Vu l'article R. 243-59, alinéa 5, du code de la sécurité sociale, dans sa rédaction applicable aux opérations de contrôle litigieuses ;

Attendu, selon ce texte, qu'à l'issue du contrôle, les inspecteurs du recouvrement communiquent à l'employeur ou au travailleur indépendant un document daté et signé par eux mentionnant l'objet du contrôle, les documents consultés, la période vérifiée et la date de la fin du contrôle ; que ce document mentionne, s'il y a lieu, les observations faites au cours du contrôle, assorties de l'indication de la nature, du mode de calcul et du montant des redressements envisagés ;

Attendu, selon l'arrêt attaqué, qu'à l'issue d'un contrôle portant sur les années 2007 et 2008, l'URSSAF Provence Alpes-Côte d'Azur (l'URSSAF) a notifié, le 4 janvier 2010, à la société Ambulances Manière (la société), une lettre d'observations suivie, le 31 août 2010, d'une mise en demeure au titre, notamment, de la dissimulation d'emplois salariés ; que la société a saisi d'un recours une juridiction de sécurité sociale ;

Attendu que pour accueillir ce recours et annuler la procédure de contrôle, l'arrêt relève que l'URSSAF a précisé, dans sa lettre d'observations, que son contrôle avait été réalisé sur le fondement des articles L. 8221-1 et L. 8221-2 du code du travail et sur la base expressément indiquée d'un « procès-verbal 08110 » du 19 septembre 2008 établi par un contrôleur du travail et joint en « annexe 1 » ; que cette pièce n'a jamais été communiquée à la société, comme celle-ci le fait valoir, ni par le contrôleur du travail, ni par l'inspecteur de l'URSSAF, ni au cours de la procédure judiciaire ; que l'article R. 243-59 du code de la sécurité sociale impose à l'inspecteur de l'URSSAF « de mentionner... les documents consultés... les observations faites au cours du contrôle, etc... » ; que s'agissant d'un contrôle sur place, le défaut d'information relatif aux irrégularités relevées par l'inspection du travail constitue un manquement au principe du contradictoire et a privé la société contrôlée de présenter ses observations pendant le contrôle ;

Qu'en statuant ainsi, alors que l'URSSAF n'était pas tenue de joindre à la lettre d'observations le procès-verbal constatant le délit de travail dissimulé à l'origine du redressement litigieux, la cour d'appel a violé le texte susvisé ;

PAR CES MOTIFS, et sans qu'il y ait lieu de statuer sur les autres branches du moyen :

CASSE ET ANNULE, en toutes ses dispositions, l'arrêt rendu le 15 décembre 2017, entre les parties, par la cour d'appel d'Aix-en-Provence ; remet, en conséquence, la cause et les parties dans l'état où elles se trouvaient avant ledit arrêt et, pour être fait droit, les renvoie devant la cour d'appel d'Aix-en-Provence, autrement composée.

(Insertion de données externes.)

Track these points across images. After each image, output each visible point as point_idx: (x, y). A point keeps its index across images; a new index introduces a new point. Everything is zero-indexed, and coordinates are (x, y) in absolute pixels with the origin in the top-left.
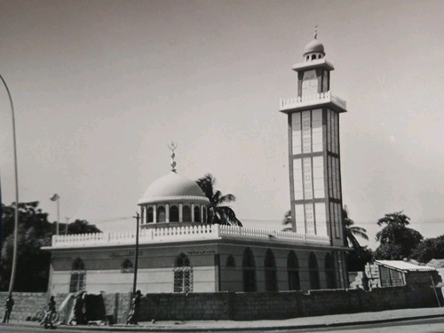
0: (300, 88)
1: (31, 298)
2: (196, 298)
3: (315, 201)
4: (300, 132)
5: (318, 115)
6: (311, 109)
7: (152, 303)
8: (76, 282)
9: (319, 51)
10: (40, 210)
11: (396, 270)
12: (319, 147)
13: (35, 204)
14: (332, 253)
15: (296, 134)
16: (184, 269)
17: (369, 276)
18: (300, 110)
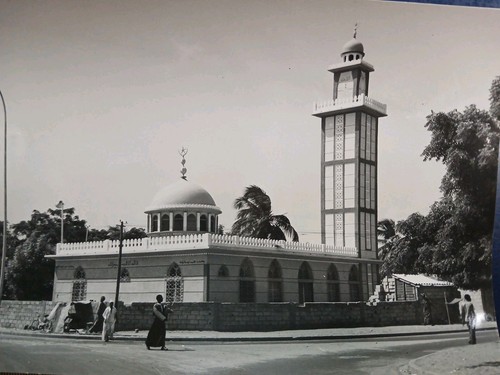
0: (336, 91)
1: (30, 307)
2: (181, 308)
3: (345, 211)
4: (332, 138)
5: (351, 119)
6: (344, 112)
7: (137, 313)
8: (78, 291)
9: (358, 50)
10: (77, 217)
11: (410, 284)
12: (351, 154)
13: (71, 211)
14: (360, 265)
15: (329, 140)
16: (176, 279)
17: (387, 290)
18: (334, 114)
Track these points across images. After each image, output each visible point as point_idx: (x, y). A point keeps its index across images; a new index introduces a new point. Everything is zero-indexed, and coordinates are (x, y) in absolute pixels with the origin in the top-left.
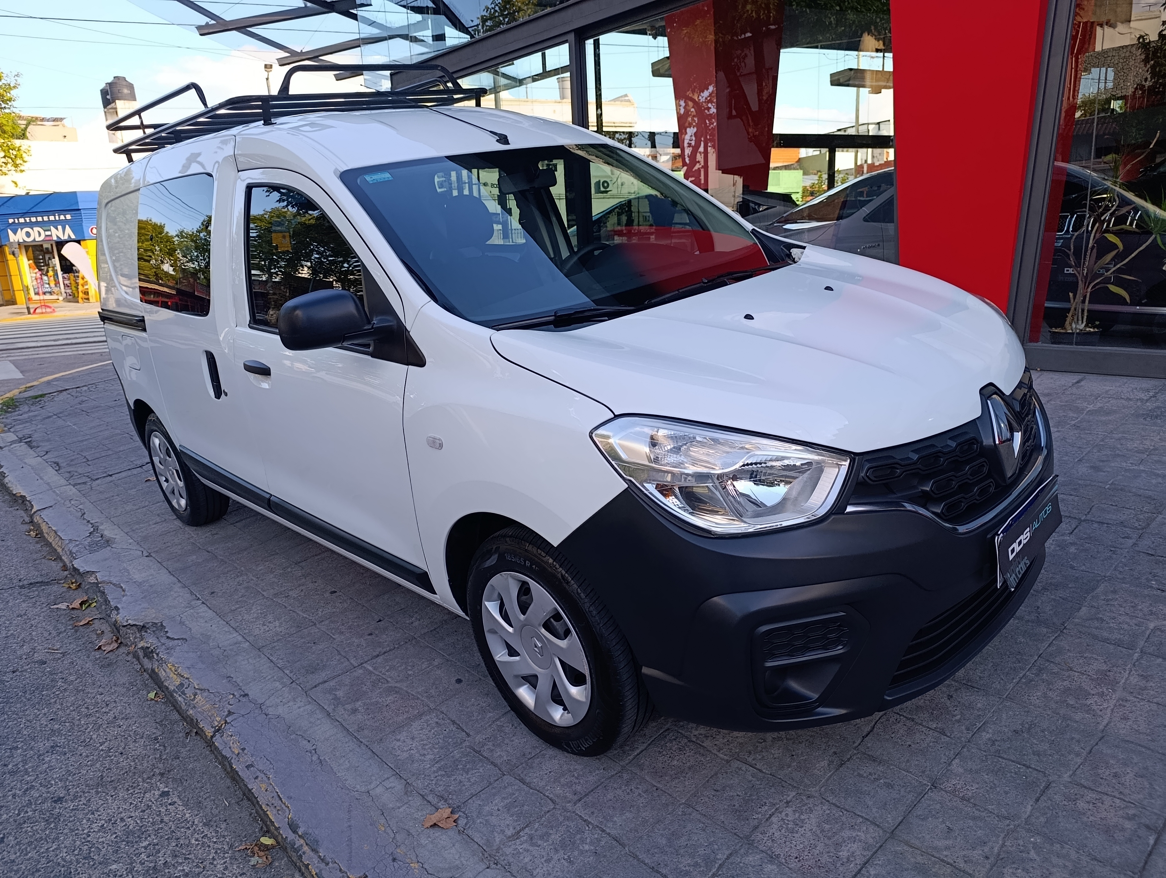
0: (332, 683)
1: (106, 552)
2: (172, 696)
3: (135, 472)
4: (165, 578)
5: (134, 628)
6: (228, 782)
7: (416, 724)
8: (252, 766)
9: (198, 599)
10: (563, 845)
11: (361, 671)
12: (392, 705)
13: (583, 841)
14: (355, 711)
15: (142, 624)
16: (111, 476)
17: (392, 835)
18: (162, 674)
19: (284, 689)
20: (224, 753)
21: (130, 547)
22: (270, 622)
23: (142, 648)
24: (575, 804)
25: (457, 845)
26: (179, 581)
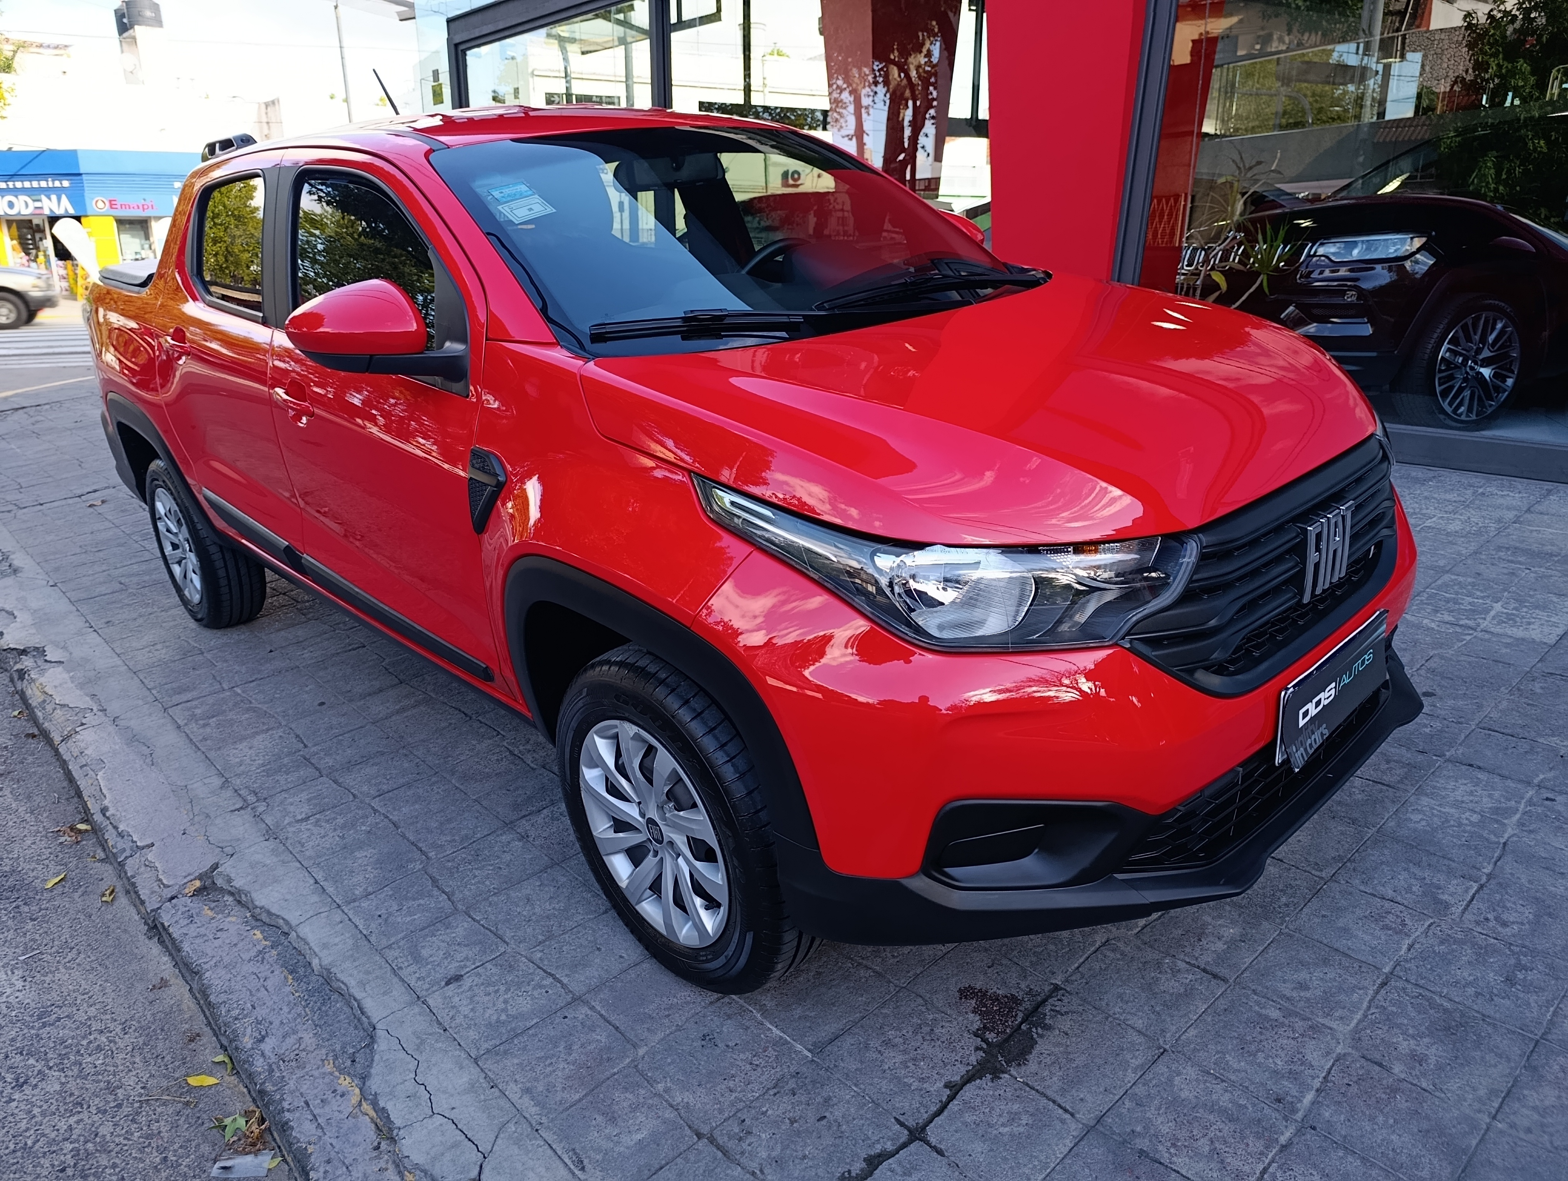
0: (194, 703)
1: (9, 581)
2: (34, 712)
3: (70, 501)
4: (63, 605)
5: (15, 652)
6: (65, 784)
7: (260, 738)
8: (85, 765)
9: (91, 627)
10: (343, 827)
11: (228, 693)
12: (244, 721)
13: (363, 824)
14: (205, 726)
15: (22, 648)
16: (41, 504)
17: (192, 817)
18: (29, 692)
19: (144, 705)
20: (64, 757)
21: (37, 576)
22: (157, 650)
23: (17, 670)
24: (374, 798)
25: (247, 825)
26: (78, 610)
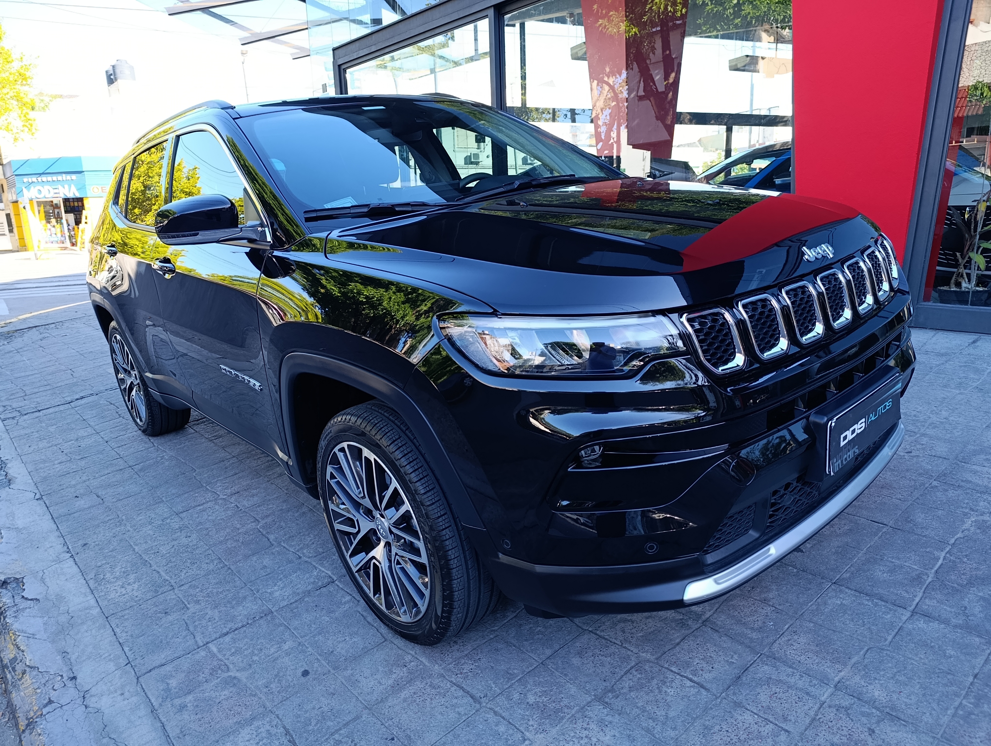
0: (168, 668)
2: (4, 671)
7: (245, 733)
9: (69, 551)
11: (203, 653)
12: (224, 702)
16: (39, 411)
19: (116, 672)
21: (27, 488)
26: (58, 529)
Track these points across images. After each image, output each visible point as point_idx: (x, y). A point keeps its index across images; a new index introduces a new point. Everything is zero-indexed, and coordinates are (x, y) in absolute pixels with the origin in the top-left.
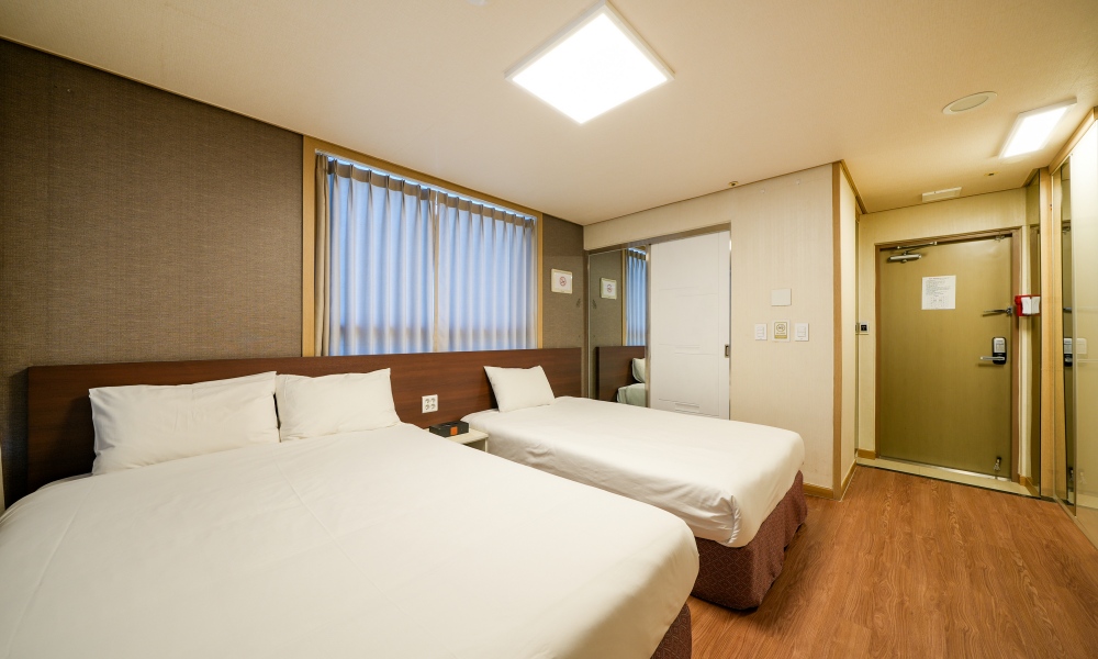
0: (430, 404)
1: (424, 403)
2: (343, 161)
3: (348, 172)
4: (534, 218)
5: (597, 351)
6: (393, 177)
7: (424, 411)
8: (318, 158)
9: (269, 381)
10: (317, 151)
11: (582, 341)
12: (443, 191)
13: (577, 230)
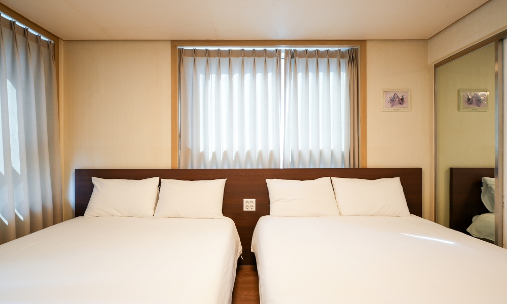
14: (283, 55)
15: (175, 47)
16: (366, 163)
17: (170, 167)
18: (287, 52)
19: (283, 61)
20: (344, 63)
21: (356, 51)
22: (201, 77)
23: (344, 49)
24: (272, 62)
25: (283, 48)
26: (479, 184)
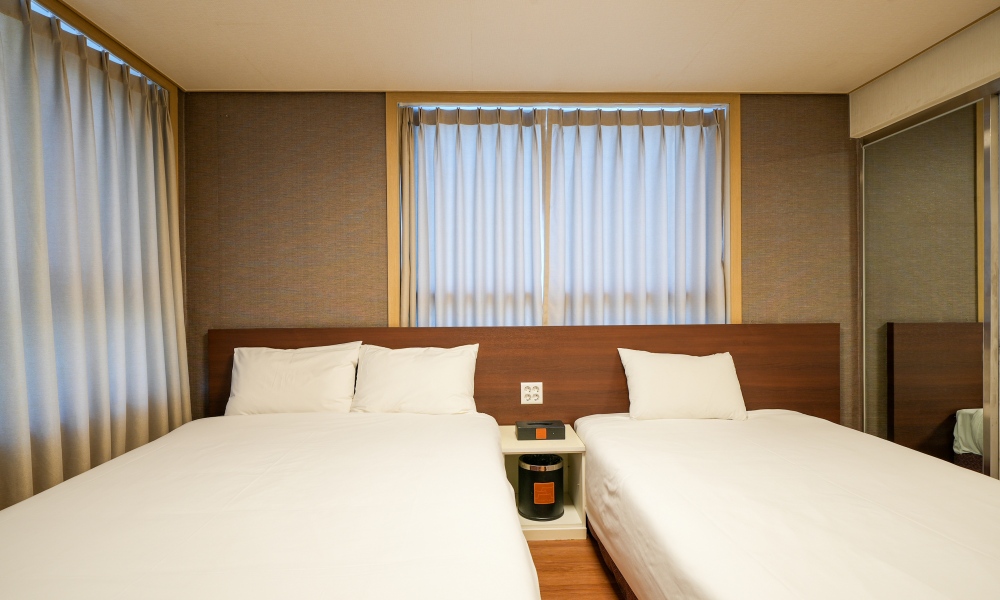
0: (532, 393)
1: (524, 392)
2: (429, 107)
3: (434, 118)
4: (724, 107)
5: (889, 331)
6: (486, 107)
7: (524, 401)
8: (404, 111)
9: (354, 350)
10: (402, 105)
11: (847, 311)
12: (556, 107)
13: (836, 105)
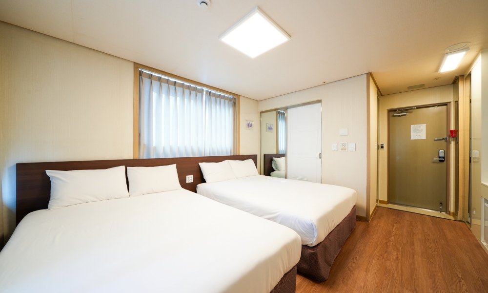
14: (205, 93)
15: (138, 68)
16: (239, 153)
17: (132, 158)
18: (207, 92)
19: (204, 96)
20: (231, 103)
21: (235, 99)
22: (155, 95)
23: (231, 96)
24: (199, 94)
25: (205, 89)
26: (271, 160)
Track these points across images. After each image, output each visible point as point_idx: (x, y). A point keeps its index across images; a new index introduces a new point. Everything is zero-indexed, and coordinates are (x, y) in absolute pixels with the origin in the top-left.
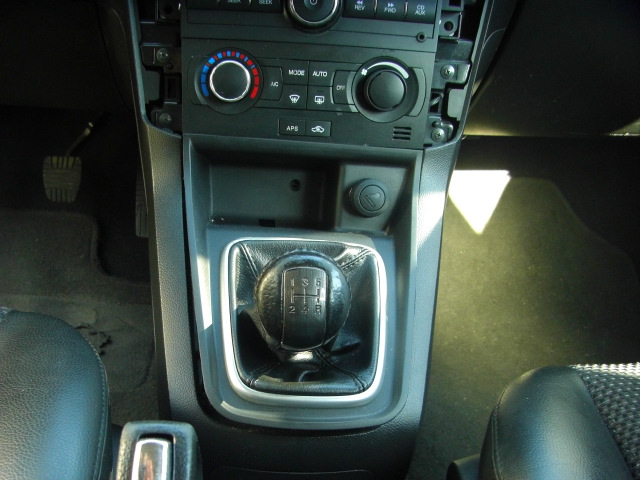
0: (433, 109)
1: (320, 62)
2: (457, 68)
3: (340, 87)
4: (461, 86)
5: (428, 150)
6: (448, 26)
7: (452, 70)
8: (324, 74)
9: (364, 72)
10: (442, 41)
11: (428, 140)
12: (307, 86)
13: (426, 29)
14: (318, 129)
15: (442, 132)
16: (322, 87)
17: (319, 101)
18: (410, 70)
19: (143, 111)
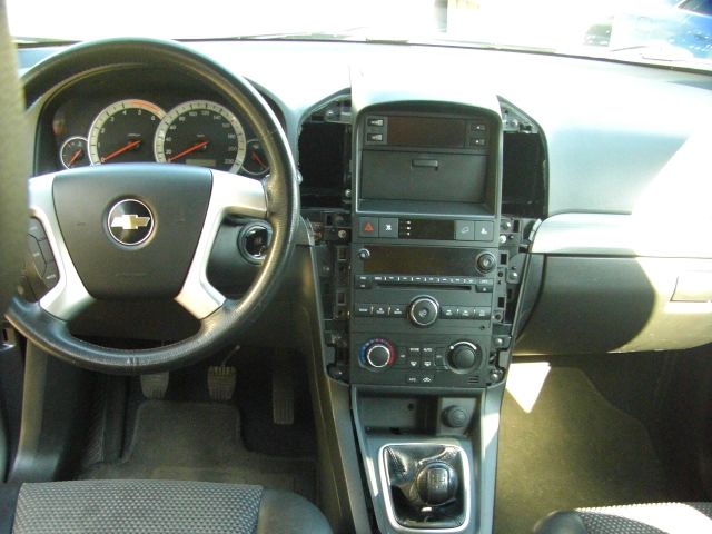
0: (491, 363)
1: (428, 344)
2: (503, 339)
3: (438, 357)
4: (505, 349)
5: (489, 387)
6: (497, 317)
7: (500, 341)
8: (430, 350)
9: (452, 348)
10: (495, 326)
11: (488, 381)
12: (421, 357)
13: (485, 323)
14: (427, 380)
15: (495, 376)
16: (429, 357)
17: (427, 364)
18: (477, 346)
19: (325, 370)
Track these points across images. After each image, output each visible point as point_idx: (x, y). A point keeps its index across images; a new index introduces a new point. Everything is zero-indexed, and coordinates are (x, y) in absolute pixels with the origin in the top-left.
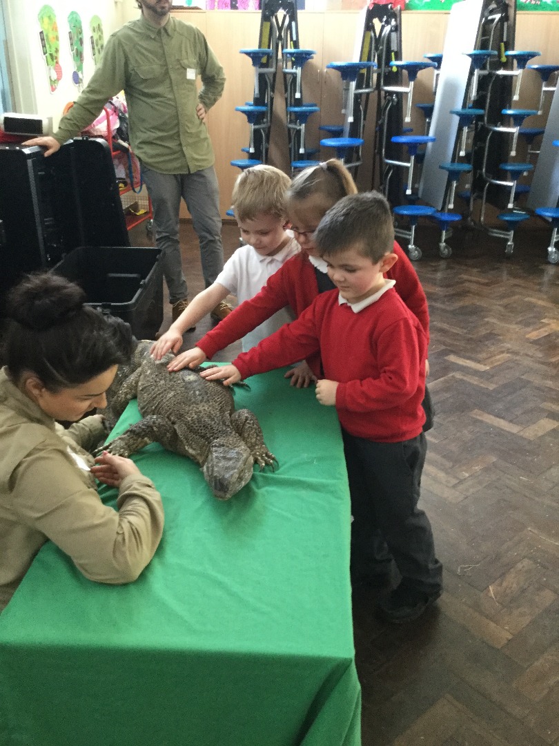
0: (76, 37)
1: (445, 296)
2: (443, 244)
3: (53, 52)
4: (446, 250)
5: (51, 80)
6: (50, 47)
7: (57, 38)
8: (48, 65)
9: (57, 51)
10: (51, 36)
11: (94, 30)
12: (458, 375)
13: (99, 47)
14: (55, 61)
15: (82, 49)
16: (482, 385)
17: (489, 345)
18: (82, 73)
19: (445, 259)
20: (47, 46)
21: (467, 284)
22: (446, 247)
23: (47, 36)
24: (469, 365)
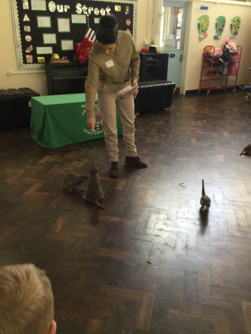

- Président : Mme Flise - Rapporteur : Mme Le Fischer - Avocat général : M. Aparisi - Avocat(s) : SCP Gatineau et Fattaccini ; SCP Garreau, Bauer-Violas et Feschotte-Desbois -

Textes visés :

Article R. 243-59, alinéa 5, du code de la sécurité sociale, dans sa rédaction applicable aux opérations de contrôle litigieuses.